CLEMSON, S.C. -- Clemson could've spent the past three days crying about how it was cheated, how all critical calls and situations went against the team in the final moments of a 60-59 loss at Florida State this week.
Tigers coach Larry Shyatt wouldn't let them, though.
Shyatt and the team discussed the mistakes that could've prevented the dramatic ending in Tallahassee, Fla., last Tuesday night. But, "we made certain that the page had turned when we came back to Clemson," Shyatt said Friday. "That's absolutely always been the case and will continue to be."
Looking back won't help Clemson (11-3, 1-3 Atlantic Coast Conference). Not with a freight train bearing down on the Tigers on Saturday in the form of No. 12 Maryland (11-4, 4-1).
The Terps have won nine in a row against Clemson and are among the hottest teams in the league right now. Just a week ago, they handily put away previously undefeated, top-ranked Duke.
"There's no way we can dwell on what's happened in the past," Clemson center Ray Henderson said. "We feel like we have to find a way to get the victory we lost back."
Still, no matter how many wins the Tigers get this season, they'll be shaking their heads over the loss to the Seminoles.

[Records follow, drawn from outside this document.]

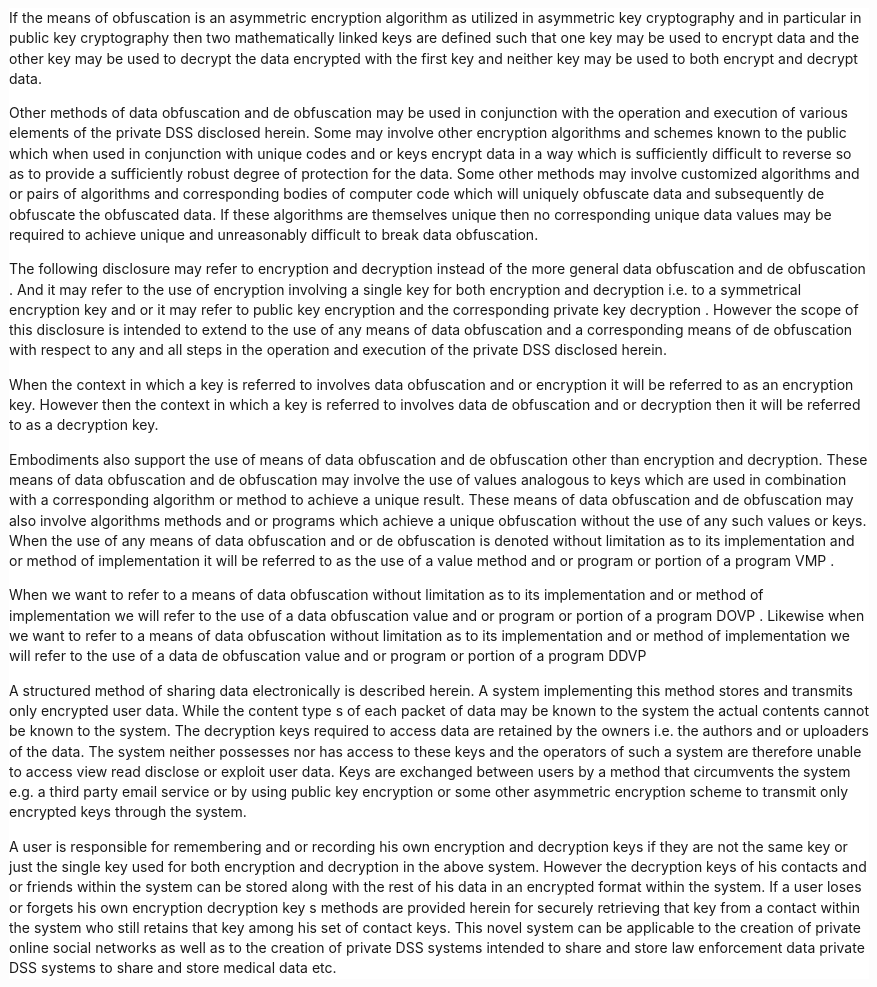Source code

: If the means of obfuscation is an asymmetric encryption algorithm as utilized in asymmetric key cryptography and in particular in public key cryptography then two mathematically linked keys are defined such that one key may be used to encrypt data and the other key may be used to decrypt the data encrypted with the first key and neither key may be used to both encrypt and decrypt data.

Other methods of data obfuscation and de obfuscation may be used in conjunction with the operation and execution of various elements of the private DSS disclosed herein. Some may involve other encryption algorithms and schemes known to the public which when used in conjunction with unique codes and or keys encrypt data in a way which is sufficiently difficult to reverse so as to provide a sufficiently robust degree of protection for the data. Some other methods may involve customized algorithms and or pairs of algorithms and corresponding bodies of computer code which will uniquely obfuscate data and subsequently de obfuscate the obfuscated data. If these algorithms are themselves unique then no corresponding unique data values may be required to achieve unique and unreasonably difficult to break data obfuscation.

The following disclosure may refer to encryption and decryption instead of the more general data obfuscation and de obfuscation . And it may refer to the use of encryption involving a single key for both encryption and decryption i.e. to a symmetrical encryption key and or it may refer to public key encryption and the corresponding private key decryption . However the scope of this disclosure is intended to extend to the use of any means of data obfuscation and a corresponding means of de obfuscation with respect to any and all steps in the operation and execution of the private DSS disclosed herein.

When the context in which a key is referred to involves data obfuscation and or encryption it will be referred to as an encryption key. However then the context in which a key is referred to involves data de obfuscation and or decryption then it will be referred to as a decryption key.

Embodiments also support the use of means of data obfuscation and de obfuscation other than encryption and decryption. These means of data obfuscation and de obfuscation may involve the use of values analogous to keys which are used in combination with a corresponding algorithm or method to achieve a unique result. These means of data obfuscation and de obfuscation may also involve algorithms methods and or programs which achieve a unique obfuscation without the use of any such values or keys. When the use of any means of data obfuscation and or de obfuscation is denoted without limitation as to its implementation and or method of implementation it will be referred to as the use of a value method and or program or portion of a program VMP .

When we want to refer to a means of data obfuscation without limitation as to its implementation and or method of implementation we will refer to the use of a data obfuscation value and or program or portion of a program DOVP . Likewise when we want to refer to a means of data obfuscation without limitation as to its implementation and or method of implementation we will refer to the use of a data de obfuscation value and or program or portion of a program DDVP 

A structured method of sharing data electronically is described herein. A system implementing this method stores and transmits only encrypted user data. While the content type s of each packet of data may be known to the system the actual contents cannot be known to the system. The decryption keys required to access data are retained by the owners i.e. the authors and or uploaders of the data. The system neither possesses nor has access to these keys and the operators of such a system are therefore unable to access view read disclose or exploit user data. Keys are exchanged between users by a method that circumvents the system e.g. a third party email service or by using public key encryption or some other asymmetric encryption scheme to transmit only encrypted keys through the system.

A user is responsible for remembering and or recording his own encryption and decryption keys if they are not the same key or just the single key used for both encryption and decryption in the above system. However the decryption keys of his contacts and or friends within the system can be stored along with the rest of his data in an encrypted format within the system. If a user loses or forgets his own encryption decryption key s methods are provided herein for securely retrieving that key from a contact within the system who still retains that key among his set of contact keys. This novel system can be applicable to the creation of private online social networks as well as to the creation of private DSS systems intended to share and store law enforcement data private DSS systems to share and store medical data etc.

Forget that Clemson held a 13-point lead at one point, or that Chris Hobbs' putback with less than seven seconds left looked to seal it for the Tigers. Things quickly went downhill.
Nate Johnson's last shot for Florida State missed the mark, but Anthony Richardson grabbed the rebound and was hit by Clemson's Sharrod Ford for a foul right before the horn sounded. Or was it right after?
The officials huddled for several minutes, viewing replays with headphones to determine whether Richardson should get the chance at two game-winning foul shots.
The Seminoles won out, and Richardson made both free throws. Clemson's attempt to draw a foul on the inbounds play - Edward Scott was knocked over by Florida State center Trevor Harvey guarding the baseline - went uncalled with Shyatt arguing for a foul.
Shyatt called the ACC on Wednesday to express his concerns, but the only place he wants his team's focus is on Maryland.
A year ago, that might have been hard to do. The Tigers were a much more fragile group that had trouble overcoming bad calls or missed shots, sophomore guard Chey Christie said.
"That's the difference between this year and last," he said. "We're ready to get right back to work."
Christie knows that extends to him. He missed two free throws down the stretch that would've lengthened Clemson's lead then had the ball stolen from him during a late possession.
Shyatt talked with Christie afterward, reminding him that great players learn from such experiences and that his coaches and teammates still had confidence in him.
"I didn't really get too down on myself," Christie said. "But those guys made sure that I wouldn't."
Several people took a wait-and-see approach to Clemson's 10-0 start, built mostly against regional nonconference foes such as Wofford, Winthrop and Gardner-Webb. Henderson says there's more to the Tigers and they hope to show that starting Saturday.
"We don't spend a lot of time worrying about what other people think," he said. "We still feel real good about what we've done and what we can still do."